Hacktivists are non-government organizations, or even individuals, who launch Internet based attacks in the name of a favorite cause. After Hamas declared war on Israel on November 15th, many Western hacktivists declared themselves allies of Hamas and launched attacks on Israel. Like Hamas, the hacktivists promptly began issuing press releases detailing their victories. But, like the Hamas claims, the hacktivist victories were illusions and fabrications. Despite over eight million attacks (nearly all of them automated) a day, the main targets (Israeli media, government, and military sites) were largely unscathed. The Israelis were prepared, because they have been under attack for a long time. Moslem attackers have not been skilled enough to do much, if any damage. While the many recent cyber attacks against Israel were in the name of Hamas and Gaza, few were from Arab countries. Most were from hackers living in the West.
A major player in this attack was the hacktivist group Anonymous. While Wikileaks has shown some care in not revealing information that would get counter-terror operatives (or informants) killed, a similar operation, Anonymous, has not demonstrated any restraint. For example, in an effort to get other hackers to stop pursuing Wikileaks supporters, the Anonymous crew broke into the network of a firm that did counter-terrorism work (HBGary Federal) and put on the Internet emails revealing how hacking software was used to gain access to terrorist computers and communications. Among the more interesting items revealed was the widespread use of USB thumb drives to gain access to the terrorist computers. Another revelation described how laptop ExpressCard ports could be used as well. The techniques revealed are not rendered completely useless, just less effective. Islamic terror groups tend to attract the less educated and people who don't pay attention as much as they should. But for the sharper terrorists, life just got a little easier and safer.
That was a wakeup call for many computer security and counter-intelligence business, demonstrating that the least vulnerability in their own computer security could be exploited by someone with some decent hacker skills.
For over a decade Moslem hacktivists have been trying to muster an effective Cyber War capability. So far they have failed. Even before September 11, 2001, there were attempts to build an alliance of anti-U.S., anti-Israel, and anti-India hackers who could pool their efforts to achieve a more significant impact. While there were more attacks against U.S. and Israeli web sites after September 11, 2001, these two nations contained the world's largest concentration (per capita) of Internet talent and were not very vulnerable to attack. Major commercial and government operations in both these nations have also been taking computer security more seriously since September 11, 2001, which has also made it harder for the casual (often an anti-social teenage male) hacker to make much of an impression.

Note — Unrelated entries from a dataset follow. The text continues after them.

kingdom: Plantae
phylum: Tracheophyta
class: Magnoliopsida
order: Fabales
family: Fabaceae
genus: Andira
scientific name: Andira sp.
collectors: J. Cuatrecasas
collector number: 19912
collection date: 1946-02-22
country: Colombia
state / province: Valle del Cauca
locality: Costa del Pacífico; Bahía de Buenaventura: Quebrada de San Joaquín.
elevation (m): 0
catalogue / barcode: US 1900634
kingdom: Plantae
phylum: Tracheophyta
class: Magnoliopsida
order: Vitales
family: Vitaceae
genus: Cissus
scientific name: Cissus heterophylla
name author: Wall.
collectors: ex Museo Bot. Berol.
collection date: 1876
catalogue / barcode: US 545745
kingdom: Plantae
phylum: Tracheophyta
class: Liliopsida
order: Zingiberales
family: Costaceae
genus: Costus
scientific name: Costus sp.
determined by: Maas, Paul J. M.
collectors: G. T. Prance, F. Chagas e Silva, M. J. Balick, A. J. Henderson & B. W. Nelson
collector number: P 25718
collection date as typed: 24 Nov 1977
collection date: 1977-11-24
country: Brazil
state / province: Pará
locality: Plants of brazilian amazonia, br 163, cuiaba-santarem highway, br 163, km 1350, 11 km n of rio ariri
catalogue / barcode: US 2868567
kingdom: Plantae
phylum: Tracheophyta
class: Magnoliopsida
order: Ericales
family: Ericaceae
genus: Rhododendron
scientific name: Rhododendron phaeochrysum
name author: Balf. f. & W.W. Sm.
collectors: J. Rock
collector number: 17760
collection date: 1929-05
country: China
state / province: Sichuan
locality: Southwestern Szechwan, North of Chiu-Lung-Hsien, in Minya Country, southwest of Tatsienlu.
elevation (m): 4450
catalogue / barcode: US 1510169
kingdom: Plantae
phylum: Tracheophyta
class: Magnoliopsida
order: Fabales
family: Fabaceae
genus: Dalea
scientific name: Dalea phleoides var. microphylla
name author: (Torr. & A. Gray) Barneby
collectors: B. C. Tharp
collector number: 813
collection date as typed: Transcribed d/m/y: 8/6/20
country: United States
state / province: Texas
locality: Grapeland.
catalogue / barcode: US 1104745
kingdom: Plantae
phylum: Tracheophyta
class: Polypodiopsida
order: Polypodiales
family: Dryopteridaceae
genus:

But the threat is still there (as detected by monitoring chat rooms, email, and other sources) and is taken seriously. Some groups, however, operate openly (more or less). These groups call themselves hacktivists (activists who use low level hacking to publicize their positions). A decade ago there were three hacktivist groups prominent in backing the Dark Side in the War on Terrorism: USG (Unix Security Guards), an anti-Israel alliance that claimed responsibility for many known attacks against Israeli sites, WFD (World's Fantabulous Defacers), an alliance of 12 Pakistani hacker groups that claimed (or was blamed) responsibility for hundreds of attacks (mainly against Indian sites) between November 2000 and September 11, 2001, and AIC (Anti-India Crew) another Pakistani hacker alliance that also claimed to have made hundreds of attacks against India. Nothing much came of these three groups or the equally boastful successors.
Note that Pakistan has a long history with software development and hacking. The first computer virus to spread worldwide (the Brain virus), was created in Pakistan by Pakistani programmers in the 1980s. If the Islamic world is going to recruit world class hackers for hacktivism or something more serious, the manpower was likely to come from Pakistan. But that never happened. Anyone in a Moslem country with hacker quality computer skills wants to monetize them, not risk death or life in prison supporting Islamic fanatics. Thus the Islamic terrorists have been dependent on Western hacktivists and not the most competent ones.
The Islamic hactivists have an image problem, in that many of them have supported Islamic terrorist groups and urged everyone to kill infidels (non-Moslems). Since Islamic terrorists have proved more adept at killing fellow Moslems, you would think Islamic hacktivists would protest against this. Most have not and continue to ascribe the misdeeds of Islamic terrorists as part of a vast American and Israeli conspiracy. This attitude does not work when you are trying to create effective hacker tools either.